Make `AstKind` consistent
To support printing comments in formatter and codegen, we are discussing adding a CommentNodeId field to every AST type (#11213).
However, what we really want is standard NodeId on every AST node.
Why?
At present, when you have an AstNode, via AstKind you can get the actual AST type (e.g. BinaryExpression). However you can't go in the opposite direction e.g. start with a BinaryExpression, obtain its NodeId, and use Semantic to e.g. get its parent node.
If we store NodeId in all AST structs, we'll be able to go in both directions, which allows moving around and querying the AST much more easily.
- https://github.com/oxc-project/oxc/discussions/5689
- https://github.com/oxc-project/oxc/issues/11048
What does AstKind have to do with this?
The main blocker to achieving this is that AstKind is rather inconsistent:
- Most AST types which are structs have a corresponding
AstKind, but some don't. - Most AST types which are enums do not have a corresponding
AstKind, but a few do!
Only types which have an AstKind get a NodeId. So, to align NodeId in Semantic with NodeIds stored in AST structs, we need to standardize what types have AstKinds.
What we need to do
We need to:
- Add
AstKinds for all AST structs (e.g.StaticMemberExpression). - Remove
AstKinds for all AST enums (e.g.MemberExpression).
How to do it
oxc_ast_tools contains 2 lists of the exceptions to the above rules:
https://github.com/oxc-project/oxc/blob/7e884511bda981f85ff3472f748134ab60c3aec8/tasks/ast_tools/src/generators/ast_kind.rs#L28-L83
We need to reduce both these lists to zero.
We can approach this goal in small steps.

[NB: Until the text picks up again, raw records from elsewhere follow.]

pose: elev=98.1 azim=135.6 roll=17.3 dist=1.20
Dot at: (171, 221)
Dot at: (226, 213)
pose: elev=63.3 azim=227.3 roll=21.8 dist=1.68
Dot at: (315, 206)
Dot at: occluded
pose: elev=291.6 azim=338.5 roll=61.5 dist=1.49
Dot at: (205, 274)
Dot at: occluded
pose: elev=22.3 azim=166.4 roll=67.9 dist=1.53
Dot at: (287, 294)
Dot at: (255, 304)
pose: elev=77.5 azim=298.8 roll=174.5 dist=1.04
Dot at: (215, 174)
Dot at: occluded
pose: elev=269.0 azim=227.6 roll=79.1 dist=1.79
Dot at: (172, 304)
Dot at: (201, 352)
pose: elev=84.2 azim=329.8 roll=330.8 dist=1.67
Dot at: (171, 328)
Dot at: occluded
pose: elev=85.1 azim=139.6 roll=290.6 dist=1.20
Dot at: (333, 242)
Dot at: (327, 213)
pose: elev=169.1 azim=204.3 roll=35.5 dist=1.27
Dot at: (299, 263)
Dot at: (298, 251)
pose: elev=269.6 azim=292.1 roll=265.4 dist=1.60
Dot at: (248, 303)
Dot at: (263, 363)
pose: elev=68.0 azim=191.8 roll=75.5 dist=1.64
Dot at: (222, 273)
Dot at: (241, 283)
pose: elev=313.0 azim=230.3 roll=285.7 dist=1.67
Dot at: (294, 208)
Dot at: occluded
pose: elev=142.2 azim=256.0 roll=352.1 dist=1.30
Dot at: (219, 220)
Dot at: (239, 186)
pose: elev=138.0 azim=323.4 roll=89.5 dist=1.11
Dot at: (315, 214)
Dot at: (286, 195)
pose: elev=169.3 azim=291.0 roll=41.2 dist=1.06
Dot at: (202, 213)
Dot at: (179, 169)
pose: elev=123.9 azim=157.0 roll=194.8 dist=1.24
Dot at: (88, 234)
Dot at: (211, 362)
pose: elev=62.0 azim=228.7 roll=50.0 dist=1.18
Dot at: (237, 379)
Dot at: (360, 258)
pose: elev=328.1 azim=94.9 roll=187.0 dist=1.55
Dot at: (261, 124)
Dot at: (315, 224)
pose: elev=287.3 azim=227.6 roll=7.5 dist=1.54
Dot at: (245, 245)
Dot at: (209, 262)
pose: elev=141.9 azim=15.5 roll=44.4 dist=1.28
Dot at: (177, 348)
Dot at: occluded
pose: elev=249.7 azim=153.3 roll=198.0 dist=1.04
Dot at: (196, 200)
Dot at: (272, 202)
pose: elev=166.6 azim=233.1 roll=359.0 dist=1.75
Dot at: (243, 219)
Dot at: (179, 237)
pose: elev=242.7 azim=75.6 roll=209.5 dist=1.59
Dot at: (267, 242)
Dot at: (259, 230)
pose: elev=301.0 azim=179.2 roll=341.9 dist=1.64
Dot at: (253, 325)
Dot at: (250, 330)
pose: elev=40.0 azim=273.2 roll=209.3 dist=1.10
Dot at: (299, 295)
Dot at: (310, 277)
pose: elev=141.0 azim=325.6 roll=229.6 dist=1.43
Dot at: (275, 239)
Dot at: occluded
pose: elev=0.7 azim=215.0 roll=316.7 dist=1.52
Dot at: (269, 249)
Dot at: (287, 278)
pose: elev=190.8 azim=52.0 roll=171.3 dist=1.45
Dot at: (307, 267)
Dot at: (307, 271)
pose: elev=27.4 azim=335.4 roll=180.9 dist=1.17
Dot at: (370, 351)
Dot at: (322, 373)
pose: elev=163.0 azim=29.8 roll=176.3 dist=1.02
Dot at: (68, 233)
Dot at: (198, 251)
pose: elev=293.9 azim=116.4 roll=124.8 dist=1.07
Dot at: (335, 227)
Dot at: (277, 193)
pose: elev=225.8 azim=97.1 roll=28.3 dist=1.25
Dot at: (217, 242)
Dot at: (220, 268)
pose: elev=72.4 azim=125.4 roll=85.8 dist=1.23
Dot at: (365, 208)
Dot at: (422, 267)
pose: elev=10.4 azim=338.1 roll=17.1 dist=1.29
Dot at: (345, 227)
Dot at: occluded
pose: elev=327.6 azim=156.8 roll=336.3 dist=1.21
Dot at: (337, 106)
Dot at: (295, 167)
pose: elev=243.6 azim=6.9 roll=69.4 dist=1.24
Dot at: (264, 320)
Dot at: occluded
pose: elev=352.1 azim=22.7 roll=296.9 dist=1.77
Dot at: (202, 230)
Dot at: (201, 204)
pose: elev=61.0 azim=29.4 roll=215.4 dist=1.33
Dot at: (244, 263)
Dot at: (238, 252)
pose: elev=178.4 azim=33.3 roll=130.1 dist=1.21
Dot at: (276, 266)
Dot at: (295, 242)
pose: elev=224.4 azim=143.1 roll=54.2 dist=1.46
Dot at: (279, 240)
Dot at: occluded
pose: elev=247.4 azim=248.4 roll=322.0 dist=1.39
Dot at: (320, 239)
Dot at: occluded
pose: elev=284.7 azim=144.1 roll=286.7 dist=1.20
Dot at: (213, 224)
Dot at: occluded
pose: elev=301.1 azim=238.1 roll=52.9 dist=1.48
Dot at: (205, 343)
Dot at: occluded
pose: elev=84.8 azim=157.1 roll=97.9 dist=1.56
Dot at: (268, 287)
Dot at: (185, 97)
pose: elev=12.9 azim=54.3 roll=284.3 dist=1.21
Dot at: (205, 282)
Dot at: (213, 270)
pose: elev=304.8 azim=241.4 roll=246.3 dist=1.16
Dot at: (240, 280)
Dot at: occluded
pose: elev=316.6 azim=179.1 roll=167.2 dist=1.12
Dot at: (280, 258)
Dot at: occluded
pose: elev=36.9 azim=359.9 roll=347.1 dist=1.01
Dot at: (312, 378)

e.g. for MemberExpression:
- Add
AstKinds forComputedMemberExpression,StaticMemberExpressionandPrivateFieldExpression(by removing them fromSTRUCTS_BLACK_LIST). - Remove
AstKindforMemberExpression(by removing it fromENUMS_WHITE_LIST). - Run
cargo run -p oxc_ast_toolsto regenerate the definition ofAstKindandVisitetc. - Update all code which used the old
AstKind::MemberExpressionto use the newAstKind::StaticMemberExpressionetc instead.
The changes will be mostly in the linter, which is the heaviest user of AstKind.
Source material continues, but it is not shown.